Amazon's HDX 8.9 tablet previously gained the highest accolade from DisplayMate, with the testers saying it was "the best performing tablet display that we have ever tested". This success, continued in the HDX 7, is attributed to Amazon's use of a high-performance low-temperature polycrystalline silicon (LTPS) display with quantum dots, increasing the screen's colour gamut to over 100 per cent sRGB while also improving power efficiency.
The Nexus 7, which was recently refreshed around a new 1920x1200 pixel 7-inch LTPS display, was singled out by DisplayMate for its extremely high overall brightness, as well as its 100 per cent gamut saturation.
The new Apple iPad mini, though, is only able to reproduce 63 per cent of the tested colour gamut — only a minor improvement from the 62 per cent coverage of the original mini. At 326ppi, though, the mini beats both the 323ppi Nexus 7 and 323ppi HDX 7 in screen sharpness, although by a negligible amount.

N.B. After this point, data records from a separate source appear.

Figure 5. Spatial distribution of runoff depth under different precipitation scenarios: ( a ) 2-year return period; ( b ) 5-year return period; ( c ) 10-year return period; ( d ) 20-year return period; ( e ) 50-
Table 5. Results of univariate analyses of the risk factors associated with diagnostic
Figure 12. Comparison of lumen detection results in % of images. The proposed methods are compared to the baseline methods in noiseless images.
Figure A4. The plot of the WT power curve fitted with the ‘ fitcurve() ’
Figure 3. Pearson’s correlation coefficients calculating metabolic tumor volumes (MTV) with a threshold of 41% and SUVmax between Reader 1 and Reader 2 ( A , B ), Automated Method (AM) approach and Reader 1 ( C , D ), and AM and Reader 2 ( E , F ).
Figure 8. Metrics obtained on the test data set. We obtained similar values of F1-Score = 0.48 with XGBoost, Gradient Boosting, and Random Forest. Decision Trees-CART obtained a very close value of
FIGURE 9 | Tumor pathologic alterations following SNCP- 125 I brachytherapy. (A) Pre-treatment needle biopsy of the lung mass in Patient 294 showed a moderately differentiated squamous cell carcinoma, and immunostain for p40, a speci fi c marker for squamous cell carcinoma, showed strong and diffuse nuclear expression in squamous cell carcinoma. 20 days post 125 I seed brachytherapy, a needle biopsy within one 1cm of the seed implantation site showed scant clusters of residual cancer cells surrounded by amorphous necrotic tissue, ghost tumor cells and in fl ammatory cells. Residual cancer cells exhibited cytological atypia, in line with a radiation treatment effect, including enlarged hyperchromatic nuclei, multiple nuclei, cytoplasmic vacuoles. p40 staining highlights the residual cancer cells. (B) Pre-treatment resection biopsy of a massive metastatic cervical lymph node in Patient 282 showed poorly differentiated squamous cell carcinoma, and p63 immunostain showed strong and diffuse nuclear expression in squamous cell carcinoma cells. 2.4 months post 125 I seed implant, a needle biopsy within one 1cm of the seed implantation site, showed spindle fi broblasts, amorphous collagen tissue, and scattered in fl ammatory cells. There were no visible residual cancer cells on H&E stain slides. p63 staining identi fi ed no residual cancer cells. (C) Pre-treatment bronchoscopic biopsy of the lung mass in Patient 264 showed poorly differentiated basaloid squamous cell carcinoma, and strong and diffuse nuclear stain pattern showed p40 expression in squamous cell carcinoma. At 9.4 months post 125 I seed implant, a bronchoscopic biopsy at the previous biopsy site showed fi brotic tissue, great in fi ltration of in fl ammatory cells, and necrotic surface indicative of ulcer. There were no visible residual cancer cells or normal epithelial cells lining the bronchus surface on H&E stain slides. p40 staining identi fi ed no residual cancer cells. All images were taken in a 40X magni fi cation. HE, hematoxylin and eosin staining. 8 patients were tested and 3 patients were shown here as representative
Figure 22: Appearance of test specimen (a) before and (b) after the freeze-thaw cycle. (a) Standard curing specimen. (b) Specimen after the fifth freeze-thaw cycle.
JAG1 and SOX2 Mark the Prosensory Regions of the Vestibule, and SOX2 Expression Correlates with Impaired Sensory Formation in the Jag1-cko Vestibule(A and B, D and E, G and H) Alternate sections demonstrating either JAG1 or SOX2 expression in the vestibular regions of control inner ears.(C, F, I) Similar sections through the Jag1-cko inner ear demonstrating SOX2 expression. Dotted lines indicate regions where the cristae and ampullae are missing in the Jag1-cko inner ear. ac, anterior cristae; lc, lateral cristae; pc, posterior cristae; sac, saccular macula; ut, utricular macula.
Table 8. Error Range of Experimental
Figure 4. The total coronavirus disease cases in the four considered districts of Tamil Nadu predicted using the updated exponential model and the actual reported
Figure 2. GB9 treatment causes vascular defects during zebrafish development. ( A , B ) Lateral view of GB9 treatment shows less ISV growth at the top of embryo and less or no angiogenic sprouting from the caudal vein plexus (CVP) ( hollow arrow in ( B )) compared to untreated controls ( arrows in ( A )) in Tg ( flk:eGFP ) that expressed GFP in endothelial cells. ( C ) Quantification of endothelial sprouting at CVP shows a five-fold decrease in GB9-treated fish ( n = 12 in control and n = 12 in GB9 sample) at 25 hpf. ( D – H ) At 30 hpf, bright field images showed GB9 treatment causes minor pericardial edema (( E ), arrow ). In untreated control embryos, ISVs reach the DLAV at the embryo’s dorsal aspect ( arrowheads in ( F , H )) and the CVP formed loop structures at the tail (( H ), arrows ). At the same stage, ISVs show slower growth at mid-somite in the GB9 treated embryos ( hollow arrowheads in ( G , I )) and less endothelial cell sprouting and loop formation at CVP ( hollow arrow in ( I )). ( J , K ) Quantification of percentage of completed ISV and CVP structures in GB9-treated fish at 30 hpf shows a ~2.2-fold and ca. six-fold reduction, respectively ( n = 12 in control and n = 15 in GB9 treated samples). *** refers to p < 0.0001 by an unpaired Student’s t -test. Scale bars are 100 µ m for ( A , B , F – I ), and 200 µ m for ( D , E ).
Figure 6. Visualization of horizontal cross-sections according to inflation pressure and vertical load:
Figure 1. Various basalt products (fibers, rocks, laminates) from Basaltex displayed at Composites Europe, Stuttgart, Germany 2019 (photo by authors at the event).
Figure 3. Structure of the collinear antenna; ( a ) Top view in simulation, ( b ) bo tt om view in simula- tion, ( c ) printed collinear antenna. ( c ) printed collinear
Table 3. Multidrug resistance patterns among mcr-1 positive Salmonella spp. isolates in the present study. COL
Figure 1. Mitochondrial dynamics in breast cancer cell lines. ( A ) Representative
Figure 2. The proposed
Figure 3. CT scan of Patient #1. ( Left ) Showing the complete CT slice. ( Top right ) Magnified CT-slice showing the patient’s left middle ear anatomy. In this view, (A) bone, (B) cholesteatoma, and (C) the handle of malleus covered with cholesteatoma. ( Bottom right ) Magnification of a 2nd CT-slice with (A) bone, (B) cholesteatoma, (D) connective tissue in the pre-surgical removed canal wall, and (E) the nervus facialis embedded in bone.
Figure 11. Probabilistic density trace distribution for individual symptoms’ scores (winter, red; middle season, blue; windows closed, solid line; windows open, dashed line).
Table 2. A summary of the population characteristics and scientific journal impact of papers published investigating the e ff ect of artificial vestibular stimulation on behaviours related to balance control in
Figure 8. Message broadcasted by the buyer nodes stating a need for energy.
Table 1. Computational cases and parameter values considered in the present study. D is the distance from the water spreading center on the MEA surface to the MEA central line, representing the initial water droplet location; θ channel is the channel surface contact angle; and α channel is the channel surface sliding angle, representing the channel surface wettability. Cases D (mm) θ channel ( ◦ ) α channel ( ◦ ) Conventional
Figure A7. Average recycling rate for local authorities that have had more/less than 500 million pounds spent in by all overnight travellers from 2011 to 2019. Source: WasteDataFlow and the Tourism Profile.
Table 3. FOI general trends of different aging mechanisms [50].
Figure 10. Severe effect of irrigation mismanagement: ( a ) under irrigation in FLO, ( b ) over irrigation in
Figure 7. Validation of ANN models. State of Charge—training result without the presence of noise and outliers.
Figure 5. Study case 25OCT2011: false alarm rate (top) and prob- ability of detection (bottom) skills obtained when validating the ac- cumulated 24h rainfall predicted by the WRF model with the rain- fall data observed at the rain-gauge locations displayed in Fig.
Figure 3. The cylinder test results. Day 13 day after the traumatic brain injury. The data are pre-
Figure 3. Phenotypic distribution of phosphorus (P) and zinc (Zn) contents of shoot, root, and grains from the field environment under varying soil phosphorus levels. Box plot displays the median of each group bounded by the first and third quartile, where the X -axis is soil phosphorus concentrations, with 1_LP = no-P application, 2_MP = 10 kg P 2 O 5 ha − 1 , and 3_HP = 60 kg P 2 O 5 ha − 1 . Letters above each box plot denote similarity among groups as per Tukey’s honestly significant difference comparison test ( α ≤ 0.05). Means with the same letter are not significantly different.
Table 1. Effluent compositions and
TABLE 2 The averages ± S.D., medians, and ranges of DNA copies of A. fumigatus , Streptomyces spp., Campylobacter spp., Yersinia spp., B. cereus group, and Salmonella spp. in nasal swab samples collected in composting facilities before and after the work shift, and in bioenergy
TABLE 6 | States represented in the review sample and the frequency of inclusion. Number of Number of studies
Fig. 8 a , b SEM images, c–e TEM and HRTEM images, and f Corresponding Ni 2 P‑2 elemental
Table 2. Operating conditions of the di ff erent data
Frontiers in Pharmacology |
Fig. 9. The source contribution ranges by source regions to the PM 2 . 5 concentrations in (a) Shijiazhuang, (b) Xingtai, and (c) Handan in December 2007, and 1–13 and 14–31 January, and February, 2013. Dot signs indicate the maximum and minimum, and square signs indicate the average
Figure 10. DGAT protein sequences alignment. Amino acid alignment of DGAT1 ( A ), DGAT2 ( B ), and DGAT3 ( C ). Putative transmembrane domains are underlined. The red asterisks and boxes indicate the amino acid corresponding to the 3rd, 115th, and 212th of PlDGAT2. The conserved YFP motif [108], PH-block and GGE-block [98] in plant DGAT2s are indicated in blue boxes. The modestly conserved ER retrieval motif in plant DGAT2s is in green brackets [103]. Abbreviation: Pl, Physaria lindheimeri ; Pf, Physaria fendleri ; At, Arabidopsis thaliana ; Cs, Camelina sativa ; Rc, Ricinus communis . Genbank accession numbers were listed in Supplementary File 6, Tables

DisplayMate also takes note with screen reflectivity and overall brightness; the iPad mini reflects 10 per cent more light from an external light source than the Nexus 7 and is only able to display a maximum brightness that is 72 per cent that of the Nexus. High ambient light contrast, at only 66 per cent of the Nexus 7, means the iPad mini is markedly inferior for reading outdoors or for use in a bright room.
DisplayMate's full results generally find the HDX 7 and Nexus 7 largely comparable, although the HDX 7's quantum dots and the Nexus 7's extreme brightness trade blow for blow throughout the test. The iPad mini lags behind both other tablets — except in gamma: it hits the standard 2.2 target almost spot on, where other tablets are unable to.
This is the second strike against the new iPad mini's Retina display from a reputable reviewer;was unimpressed with the 7.9-inch display's colour reproduction in its recent testing.